Restate every line below word for word, but drop each picture.

Stored data entries:

- Opening Delimiter -

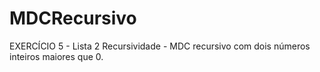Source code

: # MDCRecursivo
EXERCÍCIO 5 - Lista 2 Recursividade - MDC recursivo com dois números inteiros maiores que 0.
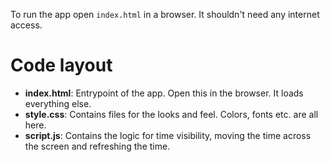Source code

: To run the app open `index.html` in a browser. It shouldn't need any internet
access.

# Code layout

* **index.html**: Entrypoint of the app. Open this in the browser. It loads
  everything else.
* **style.css**: Contains files for the looks and feel. Colors, fonts etc. are
  all here.
* **script.js**: Contains the logic for time visibility, moving the time across
  the screen and refreshing the time.
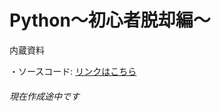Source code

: # Python〜初心者脱却編〜

内蔵資料

・ソースコード: [リンクはこちら](https://github.com/katsuta1104/Python-BigginerBreak-/tree/main/Explanation)

###### 現在作成途中です

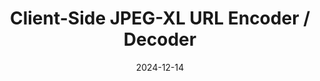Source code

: ---
title: "Client-Side JPEG-XL URL Encoder / Decoder"
date: "2024-12-14"
image: "/images/blog/qrcode-post.png"
description: "Client-side JPEG-XL encoder to generate a URL that encodes an image."
link: "/encode/"
tags: ["Frontend", "Astro", "React", "Media", "Compression"]
---
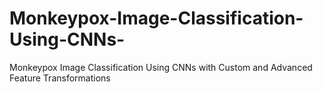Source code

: # Monkeypox-Image-Classification-Using-CNNs-
Monkeypox Image Classification Using CNNs with Custom and Advanced Feature Transformations

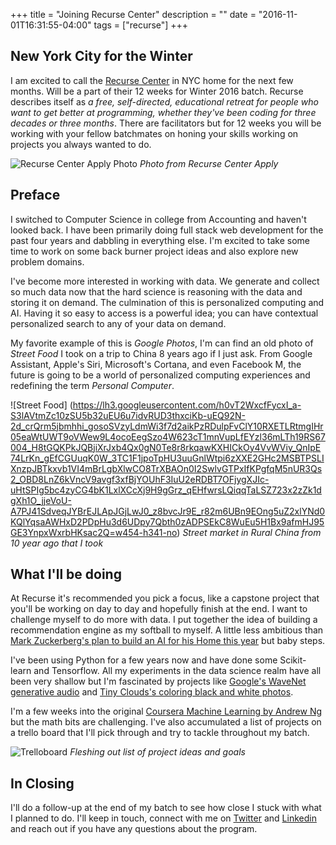 +++
title = "Joining Recurse Center"
description = ""
date = "2016-11-01T16:31:55-04:00"
tags = ["recurse"]
+++

New York City for the Winter
---

I am excited to call the [Recurse Center](https://recurse.com) in NYC home for the next few months. Will be a part of their 12 weeks for Winter 2016 batch. Recurse describes itself as
_a free, self-directed, educational retreat for people who want to get better at programming, whether they've been coding for three decades or three months_. There are facilitators but for 12 weeks you will be working with your fellow batchmates on honing your skills working on projects you always wanted to do.

![Recurse Center Apply Photo](https://d29xw0ra2h4o4u.cloudfront.net/assets/rc-apply-bc8193cd2a186ec3ab09ab40bd06e59df4ddc2ab061ef1ea9bd7799b3b3f311d.jpg)
_Photo from Recurse Center Apply_

Preface
---
I switched to Computer Science in college from Accounting and haven't looked back. I have been primarily doing full stack web development for the past four years and dabbling in everything else. I'm excited to take some time to work on some back burner project ideas and also explore new problem domains.

I've become more interested in working with data. We generate and collect so much data now that the hard science is reasoning with the data and storing it on demand. The culmination of this is personalized computing and AI. Having it so easy to access is a powerful idea; you can have contextual personalized search to any of your data on demand.

My favorite example of this is _Google Photos_, I'm can find an old photo of _Street Food_ I took on a trip to China 8 years ago if I just ask. From Google Assistant, Apple's Siri, Microsoft's Cortana, and even Facebook M, the future is going to be a world of personalized computing experiences and redefining the term _Personal Computer_.


![Street Food] (https://lh3.googleusercontent.com/h0vT2WxcfFycxI_a-S3lAVtmZc10zSU5b32uEU6u7idvRUD3thxciKb-uEQ92N-2d_crQrm5jbmhhi_gosoSVzyLdmWi3f7d2aikPzRDulpFvClY10RXETLRtmgIHr05eaWtUWT9oVWew9L4ocoEegSzo4W623cT1mnVupLfEYzl36mLTh19RS67004_H8tGQKPkJQBjiXrJxb4Qx0gN0Te8r8rkqawKXHICkOy4VvWViy_QnIpE74LrKn_gEfCGUuqK0W_3TC1F1jpoTpHU3uuGnlWtpi6zXXE2GHc2MSBTPSLIXnzpJBTkxvb1VI4mBrLgbXlwCO8TrXBAOn0I2SwlvGTPxIfKPgfqM5nUR3Qs2_OBD8LnZ6kVncV9avgf3xfBjYOUhF3IuU2eRDBT7OFjygXJIc-uHtSPIg5bc4zyCG4bK1LxlXCcXj9H9gGrz_qEHfwrsLQiqqTaLSZ723x2zZk1dgXh1O_jjeVoU-A7PJ41SdveqJYBrEJLApJGjLwJ0_z8bvcJr9E_r82m6UBn9EOng5uZ2xlYNd0KQlYqsaAWHxD2PDpHu3d6UDpy7Qbth0zADPSEkC8WuEu5H1Bx9afmHJ95GE3YnpxWxrbHKsac2Q=w454-h341-no)
_Street market in Rural China from 10 year ago that I took_


What I'll be doing
---
At Recurse it's recommended you pick a focus, like a capstone project that you'll be working on day to day and hopefully finish at the end. I want to challenge myself to do more with data. I put together the idea of building a recommendation engine as my softball to myself. A little less ambitious than [Mark Zuckerberg's plan to build an AI for his Home this year](http://www.theverge.com/2016/1/3/10705652/zuckerberg-building-ai-to-run-home-like-in-iron-man) but baby steps.

I've been using Python for a few years now and have done some Scikit-learn and Tensorflow. All my experiments in the data science realm have all been very shallow but I'm fascinated by projects like [Google's WaveNet generative audio](https://deepmind.com/blog/wavenet-generative-model-raw-audio/) and [Tiny Clouds's coloring black and white photos](http://tinyclouds.org/colorize/).

I'm a few weeks into the original [Coursera Machine Learning by Andrew Ng](https://www.coursera.org/learn/machine-learning) but the math bits are challenging. I've also accumulated a list of projects on a trello board that I'll pick through and try to tackle throughout my batch.

![Trelloboard](https://lh3.googleusercontent.com/PAdT-rZCNpvF1lMbHKbtjhwB_JK2mp26fvJkHmvt2EMPRfrmkc_-bDk8QyEqrQ3HKSk-1WzD258N_AExEgNa_EOJtAlICMDsNUnrwBQ75HHxasUtvgQOM5ZRXMZY5p7urm5hoPCRqW46zsDaSvVmTsZuiCRF6DVuv0WbW5pzPbOgGWIAL1Ss9kt4U-x9zp9NiLthNHGDqHRqJ5pb9p_qhw-G9qnbgs5v2aA5dfJwcLOs-GMHfh41osp82zHnCnp1Mi7kvSCqYSzatPTGaQs8ooQ3LikhsRrt8gScykeYmOL8YrCSjulcbhUYRzudNbJmSANdG9lD8o7ejzDr7hZFEBf-5_RMY4cUdTMZ3eg1KzDyaq_NLp-9Jm7Z-7XoHOxuzd7yLdnyu6vbUVvbAbSX4E1qjZ6zOm_zeeyiSEJ0TZJM91gn6-fZ4jUrtJ59kr1QtgMsKzeC1JYgTmXvQFp-JAJUeAanYBUgUsASYts2BuhWVm1DSvS2_j3X844ZL8glKQEZjKUEw2sgiKbKsRxxqgVLURBfCs1kgPAHDfOoSaNmcSRyKrU3t0WYXk4WyO717UQZI889sWUa-wsp7UJnESDJiZxkFuobz6NBnEyXgEdgrnx7rQ=w841-h790-no)
_Fleshing out list of project ideas and goals_

In Closing
---
I'll do a follow-up at the end of my batch to see how close I stuck with what I planned to do. I'll keep in touch, connect with me on [Twitter](https://twitter.com/stanzheng) and [Linkedin](https://linkedin.com/in/stanzh) and reach out if you have any questions about the program.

- Closing Delimiter -

**TASK RESULT:**
Source code

: # MDCRecursivo
EXERCÍCIO 5 - Lista 2 Recursividade - MDC recursivo com dois números inteiros maiores que 0.
Source code

: To run the app open `index.html` in a browser. It shouldn't need any internet
access.

# Code layout

* **index.html**: Entrypoint of the app. Open this in the browser. It loads
  everything else.
* **style.css**: Contains files for the looks and feel. Colors, fonts etc. are
  all here.
* **script.js**: Contains the logic for time visibility, moving the time across
  the screen and refreshing the time.
Source code

: # Python〜初心者脱却編〜

内蔵資料

・ソースコード: [リンクはこちら](https://github.com/katsuta1104/Python-BigginerBreak-/tree/main/Explanation)

###### 現在作成途中です

Source code

: ---
title: "Client-Side JPEG-XL URL Encoder / Decoder"
date: "2024-12-14"
image: "/images/blog/qrcode-post.png"
description: "Client-side JPEG-XL encoder to generate a URL that encodes an image."
link: "/encode/"
tags: ["Frontend", "Astro", "React", "Media", "Compression"]
---
Source code

: # Monkeypox-Image-Classification-Using-CNNs-
Monkeypox Image Classification Using CNNs with Custom and Advanced Feature Transformations

 +++
title = "Joining Recurse Center"
description = ""
date = "2016-11-01T16:31:55-04:00"
tags = ["recurse"]
+++

New York City for the Winter
---

I am excited to call the [Recurse Center](https://recurse.com) in NYC home for the next few months. Will be a part of their 12 weeks for Winter 2016 batch. Recurse describes itself as
_a free, self-directed, educational retreat for people who want to get better at programming, whether they've been coding for three decades or three months_. There are facilitators but for 12 weeks you will be working with your fellow batchmates on honing your skills working on projects you always wanted to do.

![Recurse Center Apply Photo](https://d29xw0ra2h4o4u.cloudfront.net/assets/rc-apply-bc8193cd2a186ec3ab09ab40bd06e59df4ddc2ab061ef1ea9bd7799b3b3f311d.jpg)
_Photo from Recurse Center Apply_

Preface
---
I switched to Computer Science in college from Accounting and haven't looked back. I have been primarily doing full stack web development for the past four years and dabbling in everything else. I'm excited to take some time to work on some back burner project ideas and also explore new problem domains.

I've become more interested in working with data. We generate and collect so much data now that the hard science is reasoning with the data and storing it on demand. The culmination of this is personalized computing and AI. Having it so easy to access is a powerful idea; you can have contextual personalized search to any of your data on demand.

My favorite example of this is _Google Photos_, I'm can find an old photo of _Street Food_ I took on a trip to China 8 years ago if I just ask. From Google Assistant, Apple's Siri, Microsoft's Cortana, and even Facebook M, the future is going to be a world of personalized computing experiences and redefining the term _Personal Computer_.


![Street Food] (https://lh3.googleusercontent.com/h0vT2WxcfFycxI_a-S3lAVtmZc10zSU5b32uEU6u7idvRUD3thxciKb-uEQ92N-2d_crQrm5jbmhhi_gosoSVzyLdmWi3f7d2aikPzRDulpFvClY10RXETLRtmgIHr05eaWtUWT9oVWew9L4ocoEegSzo4W623cT1mnVupLfEYzl36mLTh19RS67004_H8tGQKPkJQBjiXrJxb4Qx0gN0Te8r8rkqawKXHICkOy4VvWViy_QnIpE74LrKn_gEfCGUuqK0W_3TC1F1jpoTpHU3uuGnlWtpi6zXXE2GHc2MSBTPSLIXnzpJBTkxvb1VI4mBrLgbXlwCO8TrXBAOn0I2SwlvGTPxIfKPgfqM5nUR3Qs2_OBD8LnZ6kVncV9avgf3xfBjYOUhF3IuU2eRDBT7OFjygXJIc-uHtSPIg5bc4zyCG4bK1LxlXCcXj9H9gGrz_qEHfwrsLQiqqTaLSZ723x2zZk1dgXh1O_jjeVoU-A7PJ41SdveqJYBrEJLApJGjLwJ0_z8bvcJr9E_r82m6UBn9EOng5uZ2xlYNd0KQlYqsaAWHxD2PDpHu3d6UDpy7Qbth0zADPSEkC8WuEu5H1Bx9afmHJ95GE3YnpxWxrbHKsac2Q=w454-h341-no)
_Street market in Rural China from 10 year ago that I took_


What I'll be doing
---
At Recurse it's recommended you pick a focus, like a capstone project that you'll be working on day to day and hopefully finish at the end. I want to challenge myself to do more with data. I put together the idea of building a recommendation engine as my softball to myself. A little less ambitious than [Mark Zuckerberg's plan to build an AI for his Home this year](http://www.theverge.com/2016/1/3/10705652/zuckerberg-building-ai-to-run-home-like-in-iron-man) but baby steps.

I've been using Python for a few years now and have done some Scikit-learn and Tensorflow. All my experiments in the data science realm have all been very shallow but I'm fascinated by projects like [Google's WaveNet generative audio](https://deepmind.com/blog/wavenet-generative-model-raw-audio/) and [Tiny Clouds's coloring black and white photos](http://tinyclouds.org/colorize/).

I'm a few weeks into the original [Coursera Machine Learning by Andrew Ng](https://www.coursera.org/learn/machine-learning) but the math bits are challenging. I've also accumulated a list of projects on a trello board that I'll pick through and try to tackle throughout my batch.

![Trelloboard](https://lh3.googleusercontent.com/PAdT-rZCNpvF1lMbHKbtjhwB_JK2mp26fvJkHmvt2EMPRfrmkc_-bDk8QyEqrQ3HKSk-1WzD258N_AExEgNa_EOJtAlICMDsNUnrwBQ75HHxasUtvgQOM5ZRXMZY5p7urm5hoPCRqW46zsDaSvVmTsZuiCRF6DVuv0WbW5pzPbOgGWIAL1Ss9kt4U-x9zp9NiLthNHGDqHRqJ5pb9p_qhw-G9qnbgs5v2aA5dfJwcLOs-GMHfh41osp82zHnCnp1Mi7kvSCqYSzatPTGaQs8ooQ3LikhsRrt8gScykeYmOL8YrCSjulcbhUYRzudNbJmSANdG9lD8o7ejzDr7hZFEBf-5_RMY4cUdTMZ3eg1KzDyaq_NLp-9Jm7Z-7XoHOxuzd7yLdnyu6vbUVvbAbSX4E1qjZ6zOm_zeeyiSEJ0TZJM91gn6-fZ4jUrtJ59kr1QtgMsKzeC1JYgTmXvQFp-JAJUeAanYBUgUsASYts2BuhWVm1DSvS2_j3X844ZL8glKQEZjKUEw2sgiKbKsRxxqgVLURBfCs1kgPAHDfOoSaNmcSRyKrU3t0WYXk4WyO717UQZI889sWUa-wsp7UJnESDJiZxkFuobz6NBnEyXgEdgrnx7rQ=w841-h790-no)
_Fleshing out list of project ideas and goals_

In Closing
---
I'll do a follow-up at the end of my batch to see how close I stuck with what I planned to do. I'll keep in touch, connect with me on [Twitter](https://twitter.com/stanzheng) and [Linkedin](https://linkedin.com/in/stanzh) and reach out if you have any questions about the program.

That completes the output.